[Excerpts from a dataset]
- Opening Delimiter -
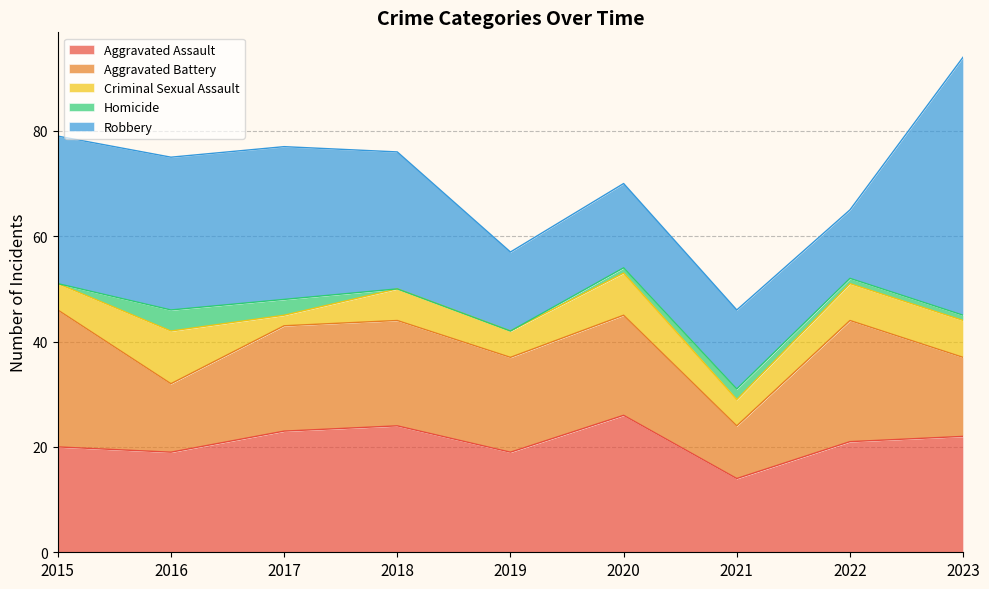

Which series has the largest total across all categories?

Robbery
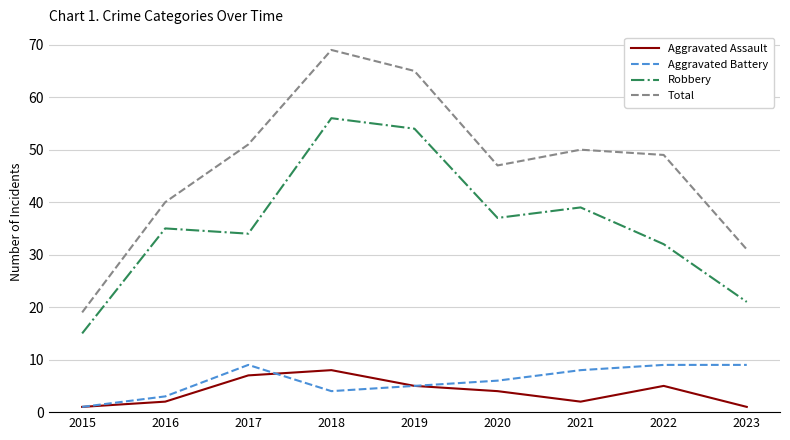

Between 2015 and 2016, which series saw the biggest shift?

Total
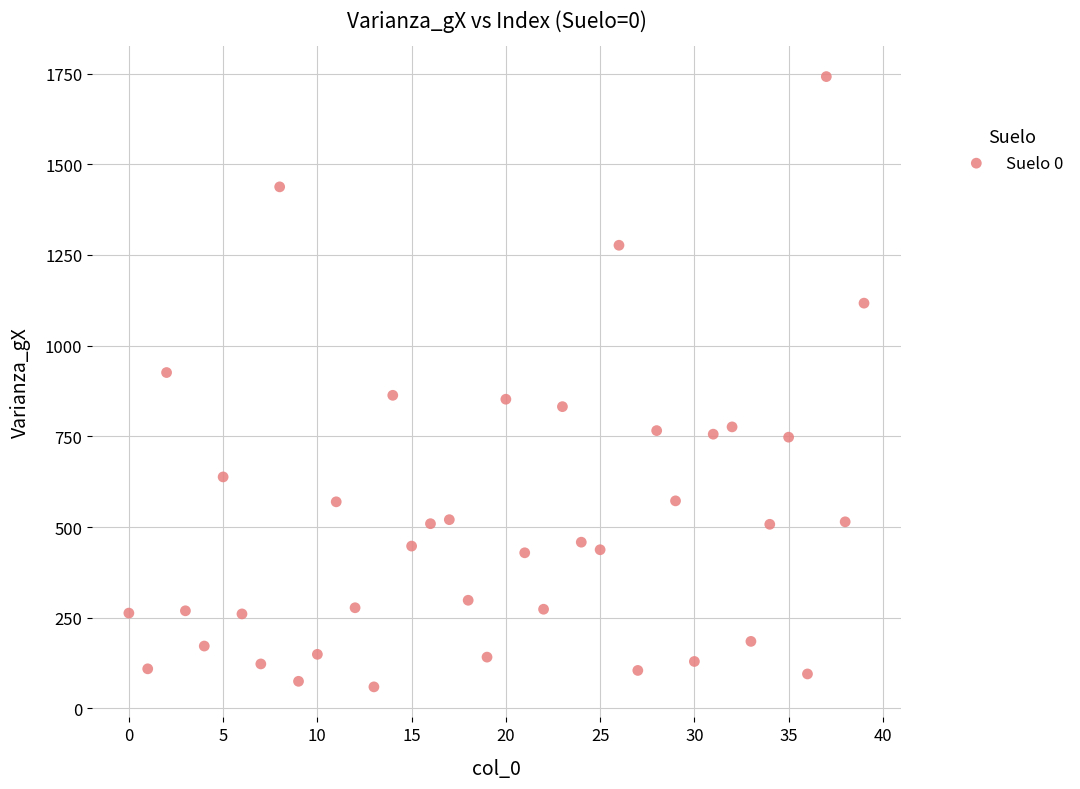

What is the range of Y values (max minus min)?

1682.4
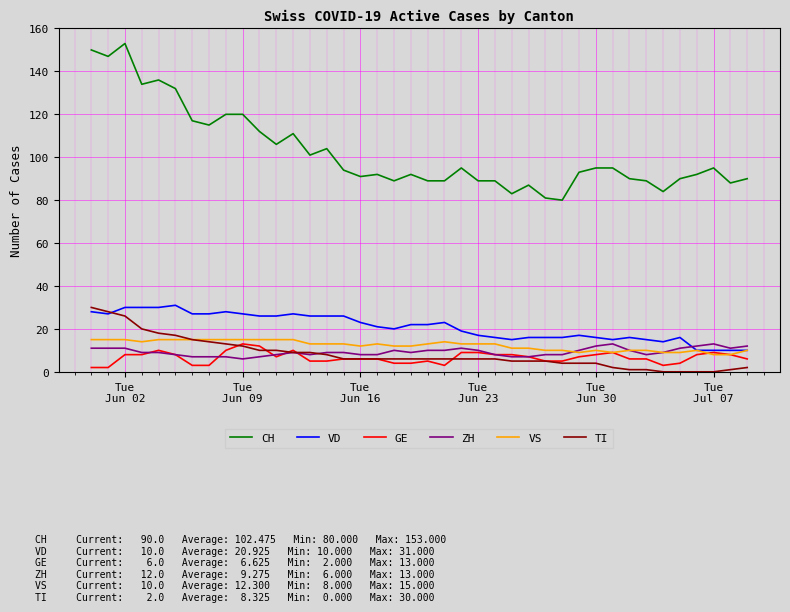

What is the sum of all ZH values?

371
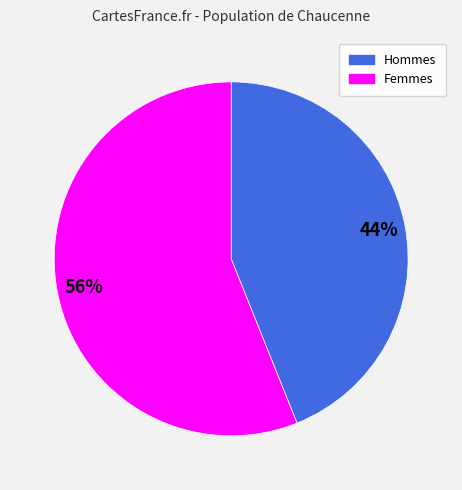

Is there any slice that represents more than half of the pie?

Yes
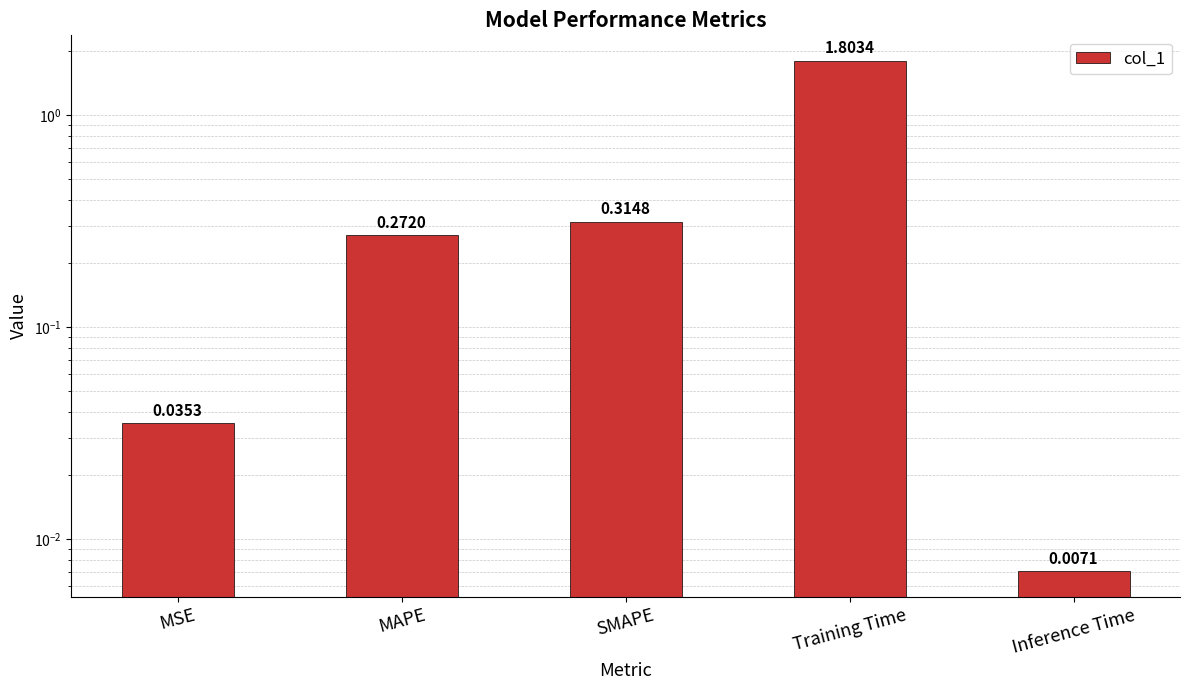

What is the change in value from SMAPE to Inference Time?

-0.3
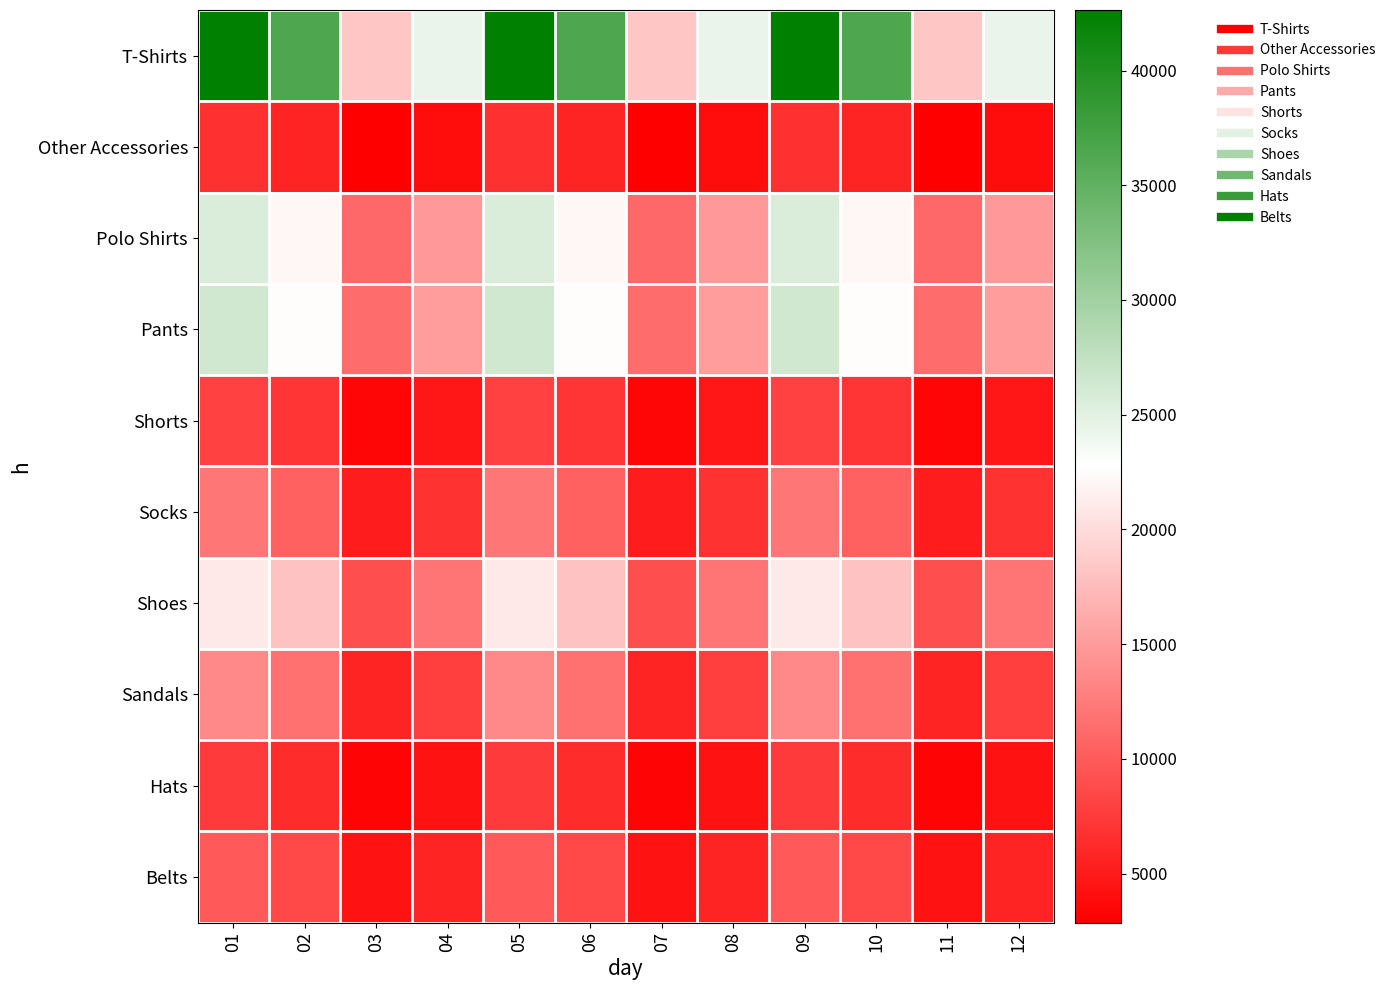

What is the smallest value displayed?

2863.4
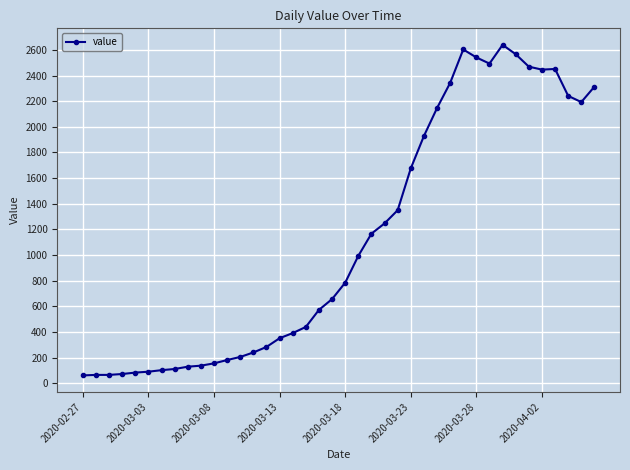

What is the value of the 14th point from the left?

241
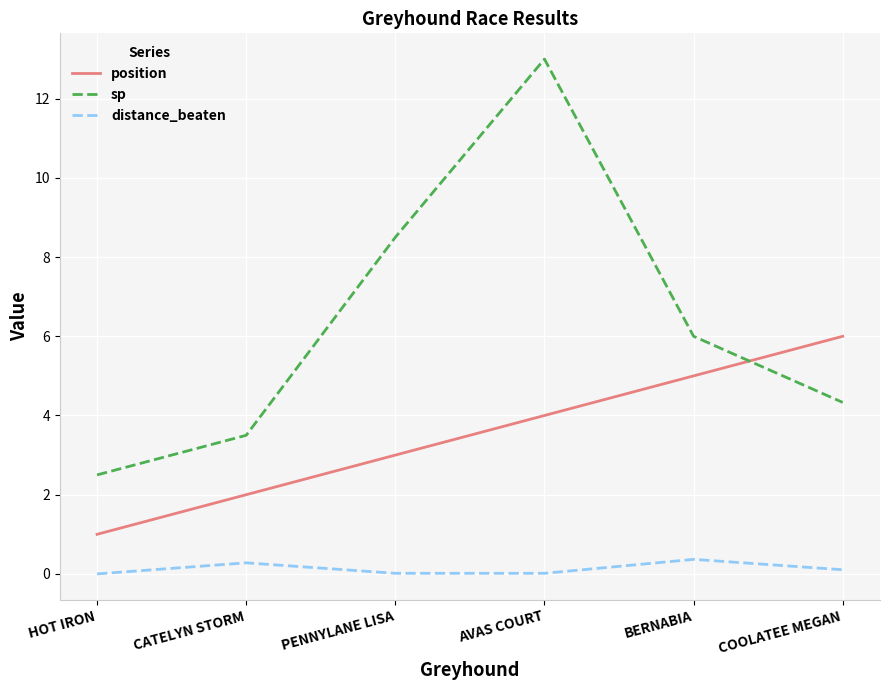

Is the value of sp at CATELYN STORM greater than the value of position at BERNABIA?

No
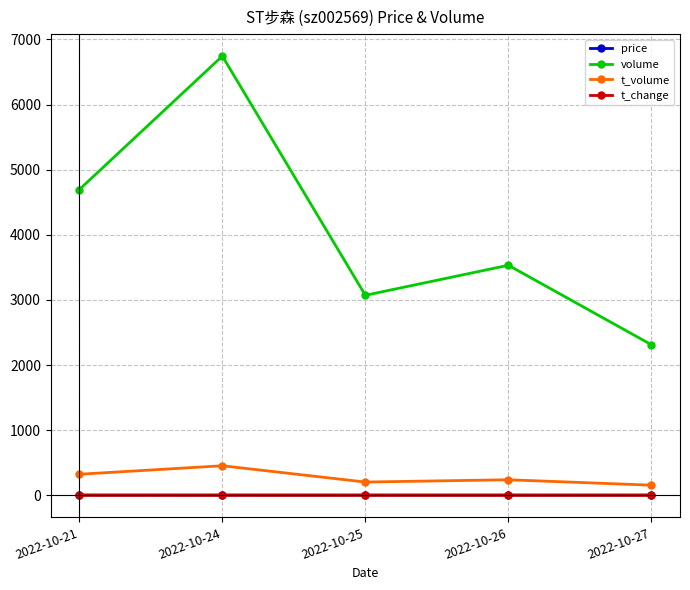

Which category has the lowest value in the volume series?

2022-10-27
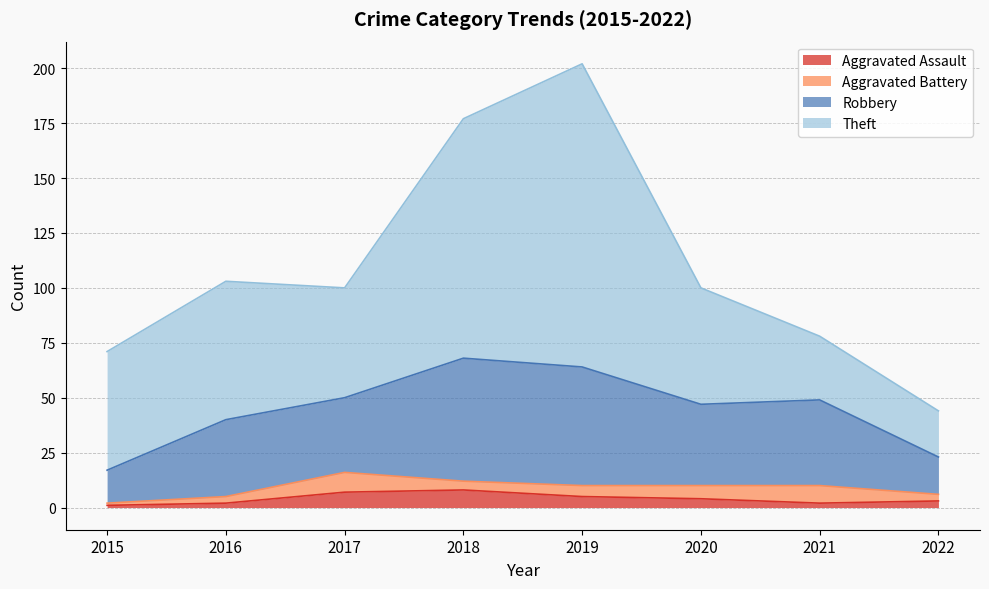

Is it true that Aggravated Assault equals 5 at 2018?

False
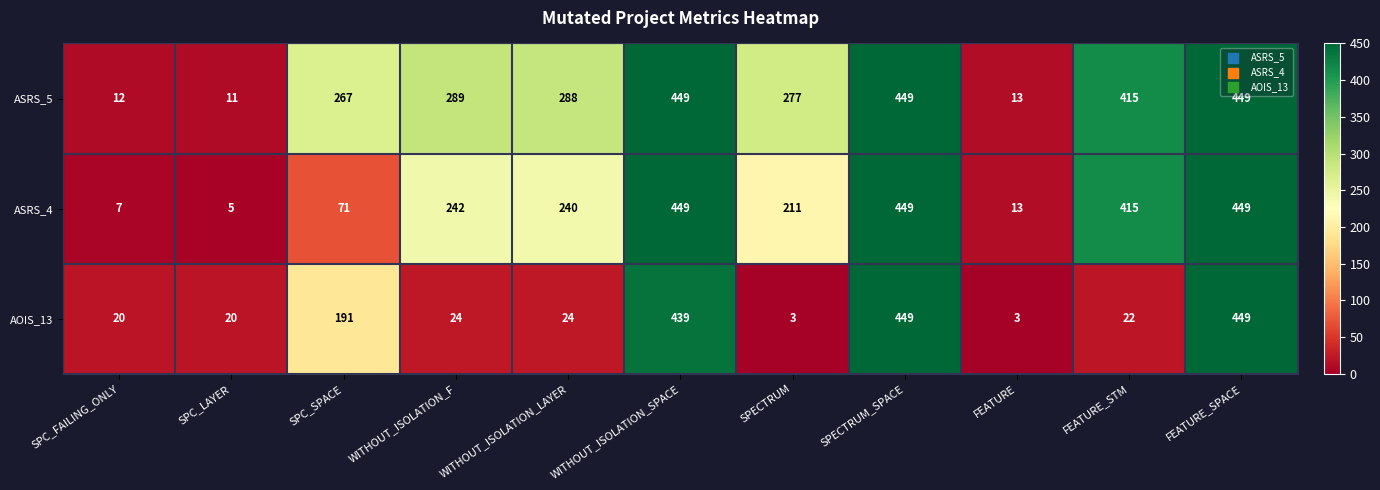

Read the ASRS_4 value at SPC_SPACE, to the nearest 50.

50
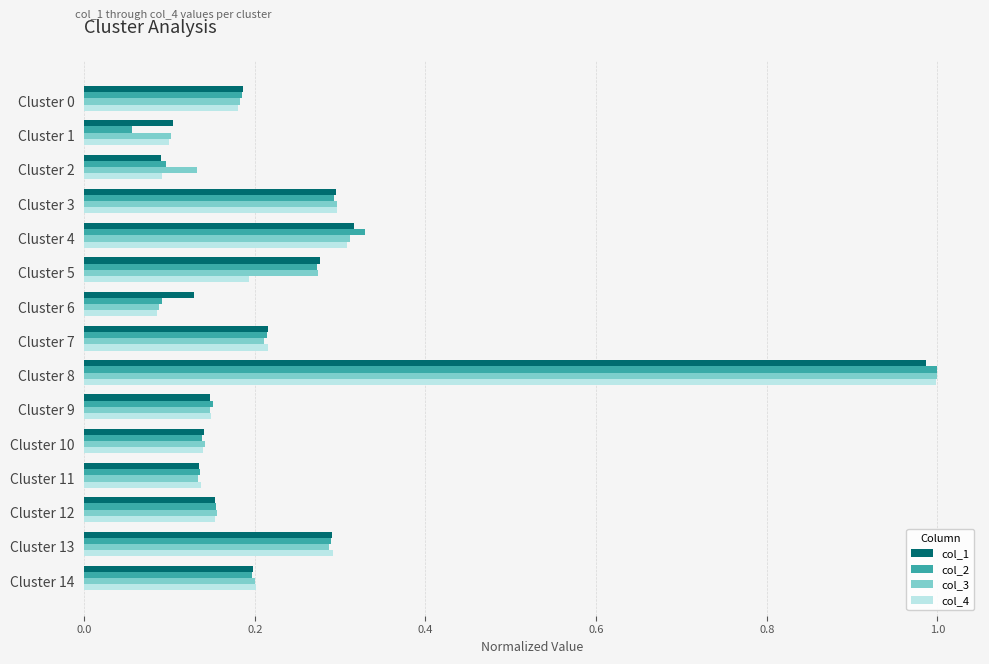

Which category has the highest value in the col_2 series?

Cluster 8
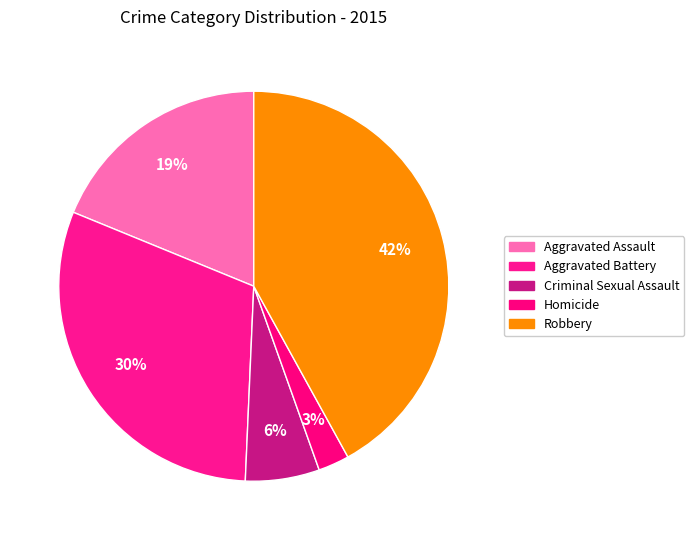

Do Aggravated Assault and Criminal Sexual Assault together represent more than half of the pie?

No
- Closing Delimiter -
Try it: Repeat all of the rows above word for word, leaving out the pictures.

Task answer:
Which series has the largest total across all categories?

Robbery

Between 2015 and 2016, which series saw the biggest shift?

Total

What is the range of Y values (max minus min)?

1682.4

What is the sum of all ZH values?

371

Is there any slice that represents more than half of the pie?

Yes

What is the change in value from SMAPE to Inference Time?

-0.3

What is the smallest value displayed?

2863.4

What is the value of the 14th point from the left?

241

Is the value of sp at CATELYN STORM greater than the value of position at BERNABIA?

No

Which category has the lowest value in the volume series?

2022-10-27

Is it true that Aggravated Assault equals 5 at 2018?

False

Read the ASRS_4 value at SPC_SPACE, to the nearest 50.

50

Which category has the highest value in the col_2 series?

Cluster 8

Do Aggravated Assault and Criminal Sexual Assault together represent more than half of the pie?

No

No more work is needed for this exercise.